-- Exercise --
Copy each line of the entries beneath that contains the word "middle".

[Opening Materials provided section]

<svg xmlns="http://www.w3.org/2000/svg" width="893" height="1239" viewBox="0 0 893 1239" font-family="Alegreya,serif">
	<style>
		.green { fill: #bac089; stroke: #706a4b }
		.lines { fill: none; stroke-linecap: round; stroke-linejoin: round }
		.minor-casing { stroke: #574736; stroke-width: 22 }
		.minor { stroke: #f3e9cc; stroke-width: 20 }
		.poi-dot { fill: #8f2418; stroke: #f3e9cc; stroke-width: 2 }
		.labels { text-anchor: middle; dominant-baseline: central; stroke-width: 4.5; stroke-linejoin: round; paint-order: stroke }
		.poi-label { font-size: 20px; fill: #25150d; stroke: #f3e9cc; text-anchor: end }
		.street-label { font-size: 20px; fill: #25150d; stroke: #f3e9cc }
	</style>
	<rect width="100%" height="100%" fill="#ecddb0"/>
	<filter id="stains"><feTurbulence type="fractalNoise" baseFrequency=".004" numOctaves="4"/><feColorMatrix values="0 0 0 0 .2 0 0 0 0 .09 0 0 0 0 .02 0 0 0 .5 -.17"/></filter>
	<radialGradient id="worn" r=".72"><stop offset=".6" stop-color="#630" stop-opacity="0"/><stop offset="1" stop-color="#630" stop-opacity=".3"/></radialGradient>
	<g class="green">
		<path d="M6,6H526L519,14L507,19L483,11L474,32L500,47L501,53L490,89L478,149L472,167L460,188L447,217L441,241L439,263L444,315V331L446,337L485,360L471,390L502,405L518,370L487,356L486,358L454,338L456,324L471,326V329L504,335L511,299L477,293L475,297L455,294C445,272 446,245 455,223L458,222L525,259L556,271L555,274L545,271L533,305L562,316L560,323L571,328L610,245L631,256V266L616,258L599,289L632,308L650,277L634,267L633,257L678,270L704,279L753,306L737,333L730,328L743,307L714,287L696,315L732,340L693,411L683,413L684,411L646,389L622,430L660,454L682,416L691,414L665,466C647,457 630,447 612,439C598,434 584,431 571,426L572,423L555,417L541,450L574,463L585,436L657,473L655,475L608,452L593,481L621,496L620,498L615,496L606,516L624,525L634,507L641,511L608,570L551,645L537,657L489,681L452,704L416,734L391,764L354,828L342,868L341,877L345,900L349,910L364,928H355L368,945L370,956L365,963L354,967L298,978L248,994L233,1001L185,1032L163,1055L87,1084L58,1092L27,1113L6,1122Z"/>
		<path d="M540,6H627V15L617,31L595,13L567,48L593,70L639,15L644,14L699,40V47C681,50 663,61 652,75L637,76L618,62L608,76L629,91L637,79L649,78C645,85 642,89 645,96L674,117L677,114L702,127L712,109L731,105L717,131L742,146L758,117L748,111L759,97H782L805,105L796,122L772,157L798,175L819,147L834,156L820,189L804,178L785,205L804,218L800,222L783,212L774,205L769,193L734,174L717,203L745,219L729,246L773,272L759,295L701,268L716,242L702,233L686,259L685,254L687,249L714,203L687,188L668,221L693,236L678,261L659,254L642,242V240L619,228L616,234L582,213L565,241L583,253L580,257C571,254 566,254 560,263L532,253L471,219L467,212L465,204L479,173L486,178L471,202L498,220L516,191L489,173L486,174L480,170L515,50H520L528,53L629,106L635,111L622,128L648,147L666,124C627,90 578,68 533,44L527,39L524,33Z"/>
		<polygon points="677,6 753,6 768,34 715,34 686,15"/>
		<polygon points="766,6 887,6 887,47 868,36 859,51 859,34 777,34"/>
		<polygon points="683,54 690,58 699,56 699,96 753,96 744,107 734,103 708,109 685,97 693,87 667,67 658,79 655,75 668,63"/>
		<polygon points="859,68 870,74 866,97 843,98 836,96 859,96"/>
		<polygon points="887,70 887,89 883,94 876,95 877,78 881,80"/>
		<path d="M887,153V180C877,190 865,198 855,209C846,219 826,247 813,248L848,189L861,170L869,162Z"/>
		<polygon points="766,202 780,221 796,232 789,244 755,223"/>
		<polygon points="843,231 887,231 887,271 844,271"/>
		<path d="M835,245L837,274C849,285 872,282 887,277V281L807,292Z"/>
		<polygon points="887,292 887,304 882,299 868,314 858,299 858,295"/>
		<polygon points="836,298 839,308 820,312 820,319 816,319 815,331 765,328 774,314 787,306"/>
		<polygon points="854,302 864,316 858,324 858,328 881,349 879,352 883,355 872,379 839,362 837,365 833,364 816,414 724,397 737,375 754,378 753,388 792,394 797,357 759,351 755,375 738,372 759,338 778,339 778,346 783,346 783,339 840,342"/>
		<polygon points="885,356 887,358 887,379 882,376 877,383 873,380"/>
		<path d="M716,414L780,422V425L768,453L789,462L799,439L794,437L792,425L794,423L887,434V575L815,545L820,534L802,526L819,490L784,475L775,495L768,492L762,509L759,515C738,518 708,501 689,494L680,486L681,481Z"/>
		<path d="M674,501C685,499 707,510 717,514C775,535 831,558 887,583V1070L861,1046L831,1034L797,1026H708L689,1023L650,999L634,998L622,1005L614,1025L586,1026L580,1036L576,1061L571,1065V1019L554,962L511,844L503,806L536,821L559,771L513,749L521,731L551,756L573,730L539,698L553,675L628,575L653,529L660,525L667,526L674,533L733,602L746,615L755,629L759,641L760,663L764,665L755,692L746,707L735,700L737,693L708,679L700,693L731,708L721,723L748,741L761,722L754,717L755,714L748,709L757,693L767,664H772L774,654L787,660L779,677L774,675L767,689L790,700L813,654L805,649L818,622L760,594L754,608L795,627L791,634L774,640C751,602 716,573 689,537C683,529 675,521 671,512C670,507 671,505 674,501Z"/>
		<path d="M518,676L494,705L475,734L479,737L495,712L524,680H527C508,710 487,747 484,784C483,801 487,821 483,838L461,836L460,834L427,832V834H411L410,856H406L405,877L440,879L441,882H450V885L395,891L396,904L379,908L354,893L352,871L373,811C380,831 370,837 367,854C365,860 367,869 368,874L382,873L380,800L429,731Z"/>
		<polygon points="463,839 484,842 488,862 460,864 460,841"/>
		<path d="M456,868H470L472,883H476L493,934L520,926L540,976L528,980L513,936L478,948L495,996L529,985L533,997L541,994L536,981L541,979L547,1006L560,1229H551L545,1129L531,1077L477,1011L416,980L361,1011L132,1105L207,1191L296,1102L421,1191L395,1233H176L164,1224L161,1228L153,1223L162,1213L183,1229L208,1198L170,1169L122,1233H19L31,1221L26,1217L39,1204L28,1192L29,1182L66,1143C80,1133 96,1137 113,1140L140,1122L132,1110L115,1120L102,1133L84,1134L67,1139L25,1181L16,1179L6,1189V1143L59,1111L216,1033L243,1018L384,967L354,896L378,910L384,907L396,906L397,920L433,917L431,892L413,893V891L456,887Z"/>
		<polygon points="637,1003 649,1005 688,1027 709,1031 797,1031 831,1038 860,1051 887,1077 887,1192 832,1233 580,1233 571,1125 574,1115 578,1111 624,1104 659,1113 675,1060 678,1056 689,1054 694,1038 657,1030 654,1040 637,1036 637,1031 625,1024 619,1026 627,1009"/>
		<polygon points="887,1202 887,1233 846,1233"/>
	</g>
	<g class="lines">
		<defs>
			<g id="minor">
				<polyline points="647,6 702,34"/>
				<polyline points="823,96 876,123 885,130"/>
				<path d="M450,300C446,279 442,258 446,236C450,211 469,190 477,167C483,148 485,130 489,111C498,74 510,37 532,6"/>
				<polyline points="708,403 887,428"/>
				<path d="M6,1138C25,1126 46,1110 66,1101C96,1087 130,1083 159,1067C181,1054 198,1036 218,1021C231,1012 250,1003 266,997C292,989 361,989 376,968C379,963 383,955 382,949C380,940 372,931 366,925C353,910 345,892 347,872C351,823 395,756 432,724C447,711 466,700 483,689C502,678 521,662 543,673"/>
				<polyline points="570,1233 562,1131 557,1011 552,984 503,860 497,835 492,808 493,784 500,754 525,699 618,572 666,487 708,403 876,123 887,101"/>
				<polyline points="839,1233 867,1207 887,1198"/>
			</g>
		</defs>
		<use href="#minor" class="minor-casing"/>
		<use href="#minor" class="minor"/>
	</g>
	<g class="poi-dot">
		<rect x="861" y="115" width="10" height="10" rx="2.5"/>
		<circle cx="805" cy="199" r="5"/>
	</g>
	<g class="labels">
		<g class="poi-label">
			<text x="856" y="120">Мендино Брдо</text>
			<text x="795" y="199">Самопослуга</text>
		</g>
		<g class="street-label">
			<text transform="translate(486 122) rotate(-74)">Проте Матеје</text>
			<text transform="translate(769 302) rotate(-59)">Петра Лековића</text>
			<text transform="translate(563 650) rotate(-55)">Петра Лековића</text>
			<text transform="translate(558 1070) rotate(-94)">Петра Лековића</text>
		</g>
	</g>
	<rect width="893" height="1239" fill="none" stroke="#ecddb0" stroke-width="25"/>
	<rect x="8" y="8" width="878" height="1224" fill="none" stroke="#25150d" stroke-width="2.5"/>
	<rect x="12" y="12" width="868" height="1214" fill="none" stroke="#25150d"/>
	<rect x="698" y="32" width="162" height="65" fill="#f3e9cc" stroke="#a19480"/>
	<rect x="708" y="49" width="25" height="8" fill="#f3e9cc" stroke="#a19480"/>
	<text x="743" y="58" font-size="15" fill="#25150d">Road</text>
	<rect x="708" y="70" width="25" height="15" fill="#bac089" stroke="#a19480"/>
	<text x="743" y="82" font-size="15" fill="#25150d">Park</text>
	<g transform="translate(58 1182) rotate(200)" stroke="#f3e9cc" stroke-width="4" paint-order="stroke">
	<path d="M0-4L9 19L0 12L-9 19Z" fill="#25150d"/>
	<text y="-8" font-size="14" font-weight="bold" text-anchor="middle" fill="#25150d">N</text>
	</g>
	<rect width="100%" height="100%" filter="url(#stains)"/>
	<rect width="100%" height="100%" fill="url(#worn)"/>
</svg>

[Closing Materials provided section]

-- Result below --
		.labels { text-anchor: middle; dominant-baseline: central; stroke-width: 4.5; stroke-linejoin: round; paint-order: stroke }
	<text y="-8" font-size="14" font-weight="bold" text-anchor="middle" fill="#25150d">N</text>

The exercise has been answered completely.